+++ Data for the task +++
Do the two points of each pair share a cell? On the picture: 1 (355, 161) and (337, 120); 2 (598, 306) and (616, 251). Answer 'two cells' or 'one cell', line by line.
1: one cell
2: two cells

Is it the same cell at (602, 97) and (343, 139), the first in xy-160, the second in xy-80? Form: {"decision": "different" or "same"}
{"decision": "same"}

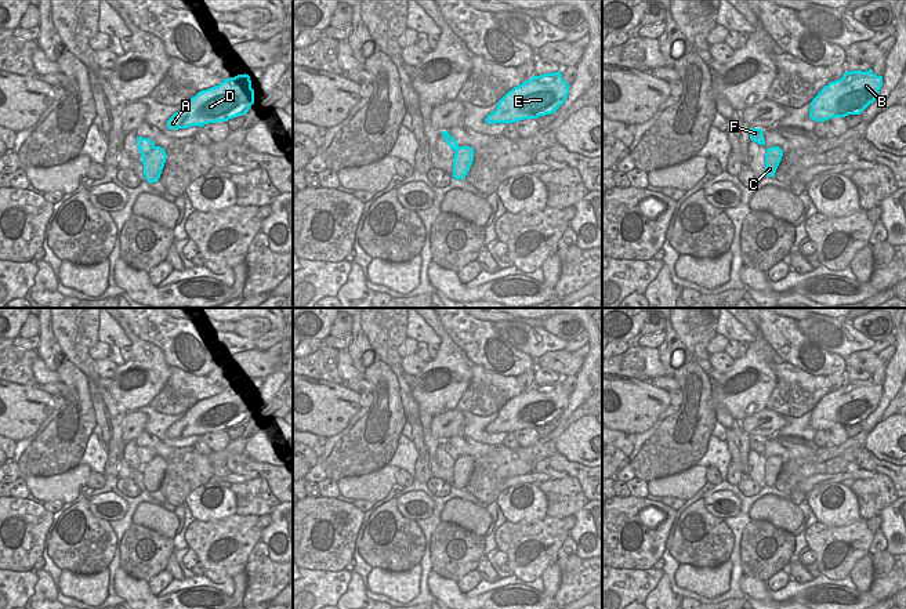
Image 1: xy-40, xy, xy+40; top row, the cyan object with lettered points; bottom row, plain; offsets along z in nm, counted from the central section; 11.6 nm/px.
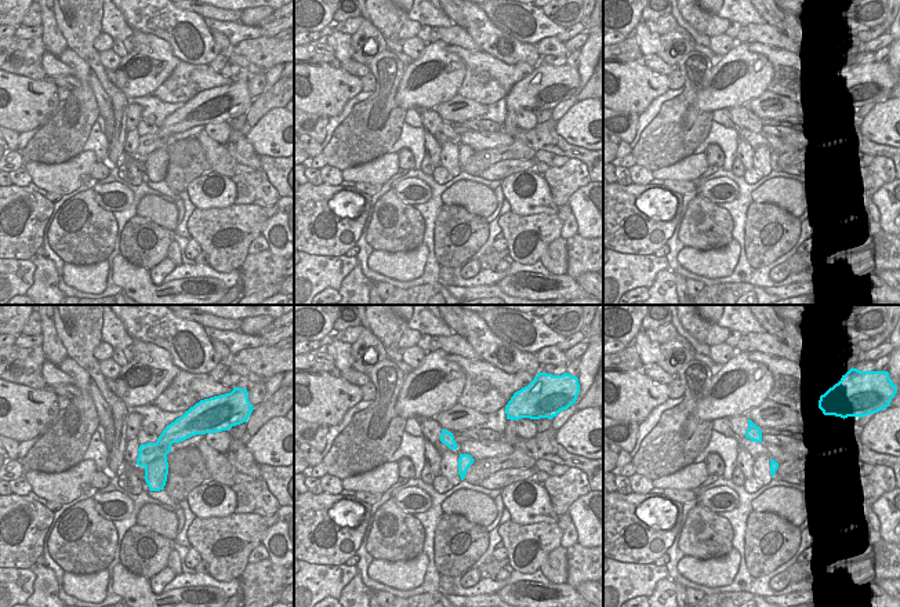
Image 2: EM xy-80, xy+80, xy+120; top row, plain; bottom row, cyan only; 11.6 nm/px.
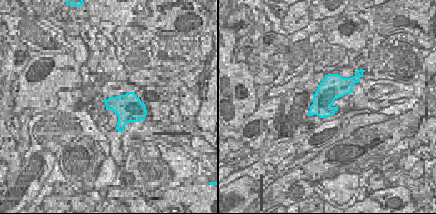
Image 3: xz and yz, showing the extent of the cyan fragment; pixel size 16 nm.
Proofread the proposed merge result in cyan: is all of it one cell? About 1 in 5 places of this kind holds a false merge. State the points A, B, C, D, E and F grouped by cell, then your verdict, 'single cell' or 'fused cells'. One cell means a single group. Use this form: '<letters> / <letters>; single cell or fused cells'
A B C D E F; single cell

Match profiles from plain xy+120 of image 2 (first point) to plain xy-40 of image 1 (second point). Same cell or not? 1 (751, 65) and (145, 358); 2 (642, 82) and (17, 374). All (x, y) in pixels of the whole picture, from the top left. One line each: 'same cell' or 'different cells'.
1: same cell
2: different cells

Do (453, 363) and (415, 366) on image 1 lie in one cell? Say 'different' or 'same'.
+++
* _What you should do_
Could you repeat the data exactly, omitting its pictures?

* _Solution to this exercise_
Do the two points of each pair share a cell? On the picture: 1 (355, 161) and (337, 120); 2 (598, 306) and (616, 251). Answer 'two cells' or 'one cell', line by line.
1: one cell
2: two cells

Is it the same cell at (602, 97) and (343, 139), the first in xy-160, the second in xy-80? Form: {"decision": "different" or "same"}
{"decision": "same"}

Image 1: xy-40, xy, xy+40; top row, the cyan object with lettered points; bottom row, plain; offsets along z in nm, counted from the central section; 11.6 nm/px.
Image 2: EM xy-80, xy+80, xy+120; top row, plain; bottom row, cyan only; 11.6 nm/px.
Image 3: xz and yz, showing the extent of the cyan fragment; pixel size 16 nm.
Proofread the proposed merge result in cyan: is all of it one cell? About 1 in 5 places of this kind holds a false merge. State the points A, B, C, D, E and F grouped by cell, then your verdict, 'single cell' or 'fused cells'. One cell means a single group. Use this form: '<letters> / <letters>; single cell or fused cells'
A B C D E F; single cell

Match profiles from plain xy+120 of image 2 (first point) to plain xy-40 of image 1 (second point). Same cell or not? 1 (751, 65) and (145, 358); 2 (642, 82) and (17, 374). All (x, y) in pixels of the whole picture, from the top left. One line each: 'same cell' or 'different cells'.
1: same cell
2: different cells

Do (453, 363) and (415, 366) on image 1 lie in one cell? Say 'different' or 'same'.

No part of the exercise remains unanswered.